The most significant Jewish political story of the day is the news that an African American politician might be challenging a first-term African American incumbent in a majority African American congressional district near Washington.
That’s because the race has the potential to become a proxy war between J Street and supporters of more traditional pro-Israel groups.
On Thursday, The Washington Post reported that two-term Prince George’s County State’s Attorney Glenn Ivey is passing up a run for county executive and is forming an exploratory committee to run against first-term incumbent Rep.
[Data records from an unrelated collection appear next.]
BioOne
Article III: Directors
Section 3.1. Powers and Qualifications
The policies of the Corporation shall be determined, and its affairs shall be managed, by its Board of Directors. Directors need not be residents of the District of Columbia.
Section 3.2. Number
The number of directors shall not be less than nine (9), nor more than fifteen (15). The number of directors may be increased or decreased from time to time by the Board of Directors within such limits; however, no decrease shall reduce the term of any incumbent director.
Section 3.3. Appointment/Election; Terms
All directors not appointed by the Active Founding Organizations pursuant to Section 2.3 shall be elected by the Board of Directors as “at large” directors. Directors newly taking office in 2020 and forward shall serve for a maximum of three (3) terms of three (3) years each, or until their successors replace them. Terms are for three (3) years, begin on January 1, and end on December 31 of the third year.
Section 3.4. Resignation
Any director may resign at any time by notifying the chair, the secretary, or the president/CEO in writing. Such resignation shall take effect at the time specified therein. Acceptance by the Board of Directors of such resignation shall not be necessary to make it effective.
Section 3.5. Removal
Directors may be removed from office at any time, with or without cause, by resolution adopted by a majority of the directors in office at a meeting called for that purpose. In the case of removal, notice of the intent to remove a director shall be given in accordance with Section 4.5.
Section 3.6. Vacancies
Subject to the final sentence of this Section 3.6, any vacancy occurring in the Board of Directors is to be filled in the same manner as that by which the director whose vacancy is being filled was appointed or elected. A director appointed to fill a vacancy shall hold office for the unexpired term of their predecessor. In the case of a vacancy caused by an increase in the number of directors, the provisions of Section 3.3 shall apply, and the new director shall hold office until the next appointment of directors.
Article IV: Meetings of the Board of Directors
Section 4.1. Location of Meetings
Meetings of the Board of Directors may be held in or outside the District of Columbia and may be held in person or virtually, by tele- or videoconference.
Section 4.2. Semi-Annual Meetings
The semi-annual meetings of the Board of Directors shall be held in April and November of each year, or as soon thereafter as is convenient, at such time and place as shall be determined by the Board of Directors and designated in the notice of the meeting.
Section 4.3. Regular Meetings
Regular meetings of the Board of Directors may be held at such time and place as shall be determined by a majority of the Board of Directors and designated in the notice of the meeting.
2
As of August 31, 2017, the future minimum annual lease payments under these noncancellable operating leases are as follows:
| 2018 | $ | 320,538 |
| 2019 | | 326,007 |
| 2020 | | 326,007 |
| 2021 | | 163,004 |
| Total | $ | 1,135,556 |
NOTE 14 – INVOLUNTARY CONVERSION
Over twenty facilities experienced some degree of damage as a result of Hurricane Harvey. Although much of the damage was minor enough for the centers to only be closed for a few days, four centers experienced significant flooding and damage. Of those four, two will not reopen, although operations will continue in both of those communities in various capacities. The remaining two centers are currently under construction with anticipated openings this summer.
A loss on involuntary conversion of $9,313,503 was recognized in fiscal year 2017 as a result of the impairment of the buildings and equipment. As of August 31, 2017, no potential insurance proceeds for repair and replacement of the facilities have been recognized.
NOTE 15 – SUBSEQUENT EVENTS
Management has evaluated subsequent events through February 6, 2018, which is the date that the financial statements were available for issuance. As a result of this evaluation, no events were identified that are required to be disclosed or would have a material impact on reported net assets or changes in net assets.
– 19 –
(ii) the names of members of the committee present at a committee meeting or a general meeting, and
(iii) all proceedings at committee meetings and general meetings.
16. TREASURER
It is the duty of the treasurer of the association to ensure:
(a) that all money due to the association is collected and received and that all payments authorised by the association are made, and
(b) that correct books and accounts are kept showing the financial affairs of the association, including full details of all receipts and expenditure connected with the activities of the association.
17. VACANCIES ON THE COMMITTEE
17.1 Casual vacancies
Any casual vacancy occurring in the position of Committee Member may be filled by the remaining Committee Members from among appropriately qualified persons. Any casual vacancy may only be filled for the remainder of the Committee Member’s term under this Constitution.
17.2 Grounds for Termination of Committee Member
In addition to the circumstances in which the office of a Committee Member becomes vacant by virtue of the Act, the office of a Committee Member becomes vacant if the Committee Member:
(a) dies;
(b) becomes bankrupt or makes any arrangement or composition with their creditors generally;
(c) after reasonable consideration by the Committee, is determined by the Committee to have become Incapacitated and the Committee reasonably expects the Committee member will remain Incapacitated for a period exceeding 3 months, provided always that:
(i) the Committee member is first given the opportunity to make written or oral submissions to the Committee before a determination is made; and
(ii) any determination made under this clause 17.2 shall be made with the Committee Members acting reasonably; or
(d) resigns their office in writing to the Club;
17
Donna Edwards (D-Md.) in September’s Democratic primary — a surprise to many in the Maryland Democratic Party.
This comes about six months after some pro-Israel leaders in the Washington area, upset with the J Street-endorsed Edwards for her stance on Israel and the Middle East, floated the idea in a Politico article of backing a challenger with views more to their liking (an idea I questioned at the time.)
And while it’s unclear what kind of chance Ivey has at knocking off Edwards, he is a serious candidate who would likely be able to raise money in both the pro-Israel community and in other circles.
As a first-term incumbent, Edwards doesn’t have much of a voting record on Israel issues and in interviews hasn’t said anything all that controversial about the Jewish state.
But she raised the ire of some Jewish leaders with just one vote — her decision to vote "present" on a resolution last January during the Gaza war which backed Israel’s right to defend itself and reaffirmed U.S. support for the Jewish state, while also encouraging a "sustainable" cease-fire in Gaza. (Edwards said she voted present because she didn’t feel it was appropriate for the U.S. Congress to weigh in on the issue the morning after the United States had voted to abstain on a U.N. resolution calling for a cease-fire, but that she “did not want to send a signal to anyone that it was appropriate to send rockets into Israel.”)
Some in the Jewish community have also felt she has not communicated well or reached out sufficiently to them. And last month, she added a second vote that supporters of AIPAC and other mainstream Jewish groups didn’t like when she weighed in against a resolution condemning the controversial Goldstone Report on the Israeli war in Gaza.
But while Edwards was being slammed by some in the Jewish community, she was being embraced by J Street. The left-wing pro-Israel group endorsed her in the 2008 election, and after the Politico piece from June, J Street PAC sent out an appeal that raised $15,000 for the congresswoman in just four hours and more than $30,000 overall.
With an Ivey decision to run, it would present the opportunity for supporters of AIPAC and pro-Israel PACs to back a legitiamte, attractive candidate against a candidate who has been closely allied with J Street.
While Ivey, as a prosecutor has no voting record on Israel, he did visit the Jewish state in 2006 with the Jewish Community Relations Council of Greater Washington and analysts say he would be a more moderate candidate on a variety of issues compared to Edwards — who has become a darling of progressives nationally.
Even if Ivey does get financial backing from pro-Israel forces, though, it’s an open question whether he really has a chance to knock off the incumbent. Edwards, after all, defeated an eight-term incumbent last year in a Democratic primary — an impressive feat — and other than from some Jewish leaders, there doesn’t seem to be anyone in the overwhelmingly Democratic district dissatisfied with her service. And in a district which includes a few sections of Montgomery County with a signficant Jewish population but is overwhelmingly made up of middle-class African American neighborhoods in Prince George’s County, it seems unlikely that Israel would be a major issue in the primary election. If anything, judging from a town meeting Edwards had on the issue earlier this year, her district wants her to be even more left-wing on the issue and wished she had voted no on that Gaza legislation earlier in the year.
Anyway, the Post piece quotes Ivey as saying that he wants to run for Congress because he used to work on the HIll and it’s an exciting time in Washington. Ivey has served as senior legislative assistant to Rep. John Conyers Jr. (D-Mich.) and chief counsel to former U.S. Senate majority leader Tom Daschle and was assistant U.S. attorney for Washington in the 1990s.
To underscore the surprise at Ivey’s move among politicos, the Post has a quote from a prominent Maryland Democrat:
"I was shocked," said Senate President Thomas V. Mike Miller Jr. (D-Calvert). "I think it’s a bold move on his part."